The practice of international commercial surrogacy is an economic market that non-governmental institutions must have a role in regulating. Policy making through law enforcement will only create more controversy in the matter. The international surrogacy market would benefit from a third-party organization, for example, one such like the Non-GMO Project. Standards could be set with surrogacy clinics to classify the treatment of surrogates within the agency, however, parental issues should not be involved as this would be more for legal agencies. Payment to the surrogate should be an upfront cost rather than after the contract is carried out. Surrogacy clinics should arrange set compensation arrangements in case of multiple deliveries. A standard for safe work environments must also be set. One of the objections to international surrogacy I argued against was the welfare conditions in developing countries, especially poor working environments. Occupational requirements for surrogates should be enforced in order to minimize harm and any physical risks.
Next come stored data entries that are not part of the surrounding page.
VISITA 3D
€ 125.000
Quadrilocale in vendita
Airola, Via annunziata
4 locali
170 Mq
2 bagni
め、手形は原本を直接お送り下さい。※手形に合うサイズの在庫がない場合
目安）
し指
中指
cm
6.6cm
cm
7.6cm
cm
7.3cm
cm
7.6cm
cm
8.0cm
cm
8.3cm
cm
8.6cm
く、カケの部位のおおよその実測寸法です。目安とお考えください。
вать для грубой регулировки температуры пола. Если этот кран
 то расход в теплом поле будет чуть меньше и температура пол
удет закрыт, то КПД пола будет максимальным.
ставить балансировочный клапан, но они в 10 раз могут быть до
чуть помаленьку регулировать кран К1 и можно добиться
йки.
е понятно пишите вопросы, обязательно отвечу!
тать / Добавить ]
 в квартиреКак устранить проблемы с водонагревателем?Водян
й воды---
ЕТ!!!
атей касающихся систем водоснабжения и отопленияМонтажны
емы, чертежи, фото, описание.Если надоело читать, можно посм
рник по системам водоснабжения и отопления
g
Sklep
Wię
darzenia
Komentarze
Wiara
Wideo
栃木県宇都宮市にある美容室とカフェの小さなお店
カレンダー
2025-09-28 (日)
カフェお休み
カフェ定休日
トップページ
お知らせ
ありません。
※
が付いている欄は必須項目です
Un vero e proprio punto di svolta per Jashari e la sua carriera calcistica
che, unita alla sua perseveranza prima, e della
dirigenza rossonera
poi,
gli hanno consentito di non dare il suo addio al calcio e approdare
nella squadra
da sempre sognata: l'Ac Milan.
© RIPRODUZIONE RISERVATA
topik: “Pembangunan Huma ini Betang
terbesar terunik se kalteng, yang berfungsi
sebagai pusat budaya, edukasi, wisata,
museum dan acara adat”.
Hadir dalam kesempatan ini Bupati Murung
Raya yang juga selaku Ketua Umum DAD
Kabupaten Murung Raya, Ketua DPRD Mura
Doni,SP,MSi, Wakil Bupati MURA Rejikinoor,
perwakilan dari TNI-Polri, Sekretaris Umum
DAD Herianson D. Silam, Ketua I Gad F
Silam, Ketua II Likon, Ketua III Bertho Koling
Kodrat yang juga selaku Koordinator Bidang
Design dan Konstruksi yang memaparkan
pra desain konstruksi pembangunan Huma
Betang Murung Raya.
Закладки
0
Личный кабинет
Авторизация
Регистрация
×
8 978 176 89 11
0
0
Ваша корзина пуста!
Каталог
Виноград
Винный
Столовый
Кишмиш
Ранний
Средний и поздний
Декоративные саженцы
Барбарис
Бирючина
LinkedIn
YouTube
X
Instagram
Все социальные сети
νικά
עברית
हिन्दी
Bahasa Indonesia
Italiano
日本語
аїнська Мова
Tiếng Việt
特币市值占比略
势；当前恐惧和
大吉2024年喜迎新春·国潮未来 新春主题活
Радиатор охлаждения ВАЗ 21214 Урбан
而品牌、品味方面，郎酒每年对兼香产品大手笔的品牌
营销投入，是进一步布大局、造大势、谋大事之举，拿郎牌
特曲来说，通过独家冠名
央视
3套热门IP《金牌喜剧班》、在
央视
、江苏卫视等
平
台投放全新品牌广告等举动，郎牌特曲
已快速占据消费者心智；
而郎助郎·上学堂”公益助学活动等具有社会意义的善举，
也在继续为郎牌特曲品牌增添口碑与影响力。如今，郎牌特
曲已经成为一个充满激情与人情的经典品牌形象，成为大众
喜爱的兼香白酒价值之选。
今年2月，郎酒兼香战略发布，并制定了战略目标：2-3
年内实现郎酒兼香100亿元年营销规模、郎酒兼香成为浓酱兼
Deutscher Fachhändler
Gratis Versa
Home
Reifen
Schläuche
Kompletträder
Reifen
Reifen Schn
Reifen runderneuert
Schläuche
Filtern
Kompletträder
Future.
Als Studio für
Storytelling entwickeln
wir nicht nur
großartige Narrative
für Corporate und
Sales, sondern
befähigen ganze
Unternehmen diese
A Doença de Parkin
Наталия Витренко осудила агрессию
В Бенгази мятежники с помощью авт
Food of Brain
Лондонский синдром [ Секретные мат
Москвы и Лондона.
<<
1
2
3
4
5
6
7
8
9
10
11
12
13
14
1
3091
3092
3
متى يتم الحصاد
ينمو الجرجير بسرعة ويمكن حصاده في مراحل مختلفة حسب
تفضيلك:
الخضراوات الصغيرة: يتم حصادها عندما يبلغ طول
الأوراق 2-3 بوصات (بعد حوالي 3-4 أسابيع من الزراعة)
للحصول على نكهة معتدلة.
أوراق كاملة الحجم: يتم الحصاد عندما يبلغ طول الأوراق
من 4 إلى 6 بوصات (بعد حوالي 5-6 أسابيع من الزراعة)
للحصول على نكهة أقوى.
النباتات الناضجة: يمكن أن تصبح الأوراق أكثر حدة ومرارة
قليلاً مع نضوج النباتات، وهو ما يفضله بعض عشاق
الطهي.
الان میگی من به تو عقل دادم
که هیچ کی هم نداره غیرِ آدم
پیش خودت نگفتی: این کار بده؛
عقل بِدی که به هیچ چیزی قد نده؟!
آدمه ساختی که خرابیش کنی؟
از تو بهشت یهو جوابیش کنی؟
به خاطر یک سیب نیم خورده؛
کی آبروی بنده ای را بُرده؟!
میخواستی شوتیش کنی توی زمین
I have argued that the only valid objection to international commercial surrogacy is the exploitation of surrogate mothers because of unfair compensation. In order to continue practice, international surrogacy must be regulated. The grounds at which international surrogacy is operated at now is unjust and at the point of violating basic medical principles as well as human rights. Pregnancy, being such a risky and sensitive process, deserves a regulated market across the board, for all parties involved.